However, perhaps because of this simplicity, efficient permanent storage of voxel models is rarely a concern. Out of more than 20 common voxel file formats, only one (Qubicle Binary Tree) makes a serious attempt at compression of voxel models by using zlib. Some solutions combining general-purpose technologies such as storing a stack of PNG layers can also be found in formats like SVX. The sophistication of widely used voxel software is overall at a pre-1996 level compared to image compression. This fact promises enormous improvements in compression ratio for a new file format that was designed specifically for the purpose of efficiently storing voxel models on disk.
The goal of this project was to develop an efficient codec for the purpose of on-disk storage of voxel models. Compression ratio and performance are equally important. In addition to the overwhelmingly popular approach of using sparse voxel octrees (SVOs) for compact storage, we also examine alternative solutions such as a variety of run-length encoding schemes (RLE) using different space-filling curves, including Nested Iteration, Morton Curves, and Hilbert Curves.
In the following chapters we first examine geometry-only encoding of voxel models. RLE and SVO techniques are examined thoroughly and compared against each other in compression and performance. The reference point for compression efficiency is a list of points with quantized coordinates. This was the size of the input data is directly proportional to the number of voxels. Based on the findings, we discuss a suitable attribute encoding scheme that can be well combined with our geometry encoding scheme of choice. Finally, the FLVC codec which incorporates all our findings is presented.
Related Work
Schnabel et al. first presented in 2006 how sparse voxel octrees can be used to efficiently store point-cloud data. A technique is suggested where a single byte is used to encode the existence of a child node, which represents individual voxels at the bottommost level of the SVO. While this technique was not its main subject, the suggested approach can be further optimized by encoding recursively occupied nodes of the octree specially. The research also shows that the number of child nodes is not uniformly distributed and may show significant redundancy based on the model, which can be exploited by an arithmetic coder.
Byrne et al. designed an efficient file format named VOLA for storing quantized point cloud data with no attributes other than geometry. VOLA stores voxels not as an array -as is often done at runtime- but as an octree where to layers are combined into one, creating a tree with a branching factor of 64. The performance of this approach is outdone by our codec, but VOLA was an inspiration.

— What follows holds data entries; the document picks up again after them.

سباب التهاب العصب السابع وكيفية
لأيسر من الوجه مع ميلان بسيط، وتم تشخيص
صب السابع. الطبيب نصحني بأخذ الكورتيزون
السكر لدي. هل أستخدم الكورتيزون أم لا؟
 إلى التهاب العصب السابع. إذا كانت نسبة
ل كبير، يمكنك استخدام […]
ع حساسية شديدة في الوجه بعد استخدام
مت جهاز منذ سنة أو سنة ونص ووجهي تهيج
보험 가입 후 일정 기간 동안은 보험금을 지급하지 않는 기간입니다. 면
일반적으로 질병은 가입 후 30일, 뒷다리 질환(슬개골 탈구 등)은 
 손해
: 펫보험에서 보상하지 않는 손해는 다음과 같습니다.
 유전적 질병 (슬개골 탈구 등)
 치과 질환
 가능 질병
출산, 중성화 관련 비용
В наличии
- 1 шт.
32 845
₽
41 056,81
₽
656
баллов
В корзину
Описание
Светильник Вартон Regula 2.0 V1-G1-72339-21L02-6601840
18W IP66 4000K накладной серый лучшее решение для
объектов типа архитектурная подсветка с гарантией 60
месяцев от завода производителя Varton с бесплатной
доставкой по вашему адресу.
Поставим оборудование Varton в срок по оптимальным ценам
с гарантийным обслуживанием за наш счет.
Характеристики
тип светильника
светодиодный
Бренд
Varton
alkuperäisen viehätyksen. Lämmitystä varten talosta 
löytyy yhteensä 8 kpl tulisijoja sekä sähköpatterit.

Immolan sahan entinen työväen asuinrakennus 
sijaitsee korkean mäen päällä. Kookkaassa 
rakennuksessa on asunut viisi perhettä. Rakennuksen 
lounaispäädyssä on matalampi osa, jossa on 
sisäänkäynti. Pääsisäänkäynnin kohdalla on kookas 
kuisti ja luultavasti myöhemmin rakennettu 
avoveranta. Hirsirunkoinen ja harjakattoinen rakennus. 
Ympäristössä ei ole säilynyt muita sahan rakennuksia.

Most other contemporary research is focused on the use of voxels at runtime. In part, this is because voxels are being used primarily as VFX accelerators where polygonal models are unsuited to achieve certain effects in real time, such as global illumination. This task inherently comes with strict performance requirements.
Laine et al. presents a sparse voxel octree-based technique for representing geometry and shading attributes. Some techniques found in our implementation are similar to the presented memory layout. Namely, the use of an 8-bit child mask to encode which children of a parent node exist was inspired by this paper.
Kämpe et al. show that SVOs can be further compactified by merging identical trees and generalizing to sparse voxel directed acyclic graphs (SVDAGs). This approach was developed for realtime rendering with 32-bit pointers encoding links between nodes. While a significant reduction in space can be observed, this technique does not provide significant benefits to a pointerless structure with 8-bit child masks, which is why it was not used in our project.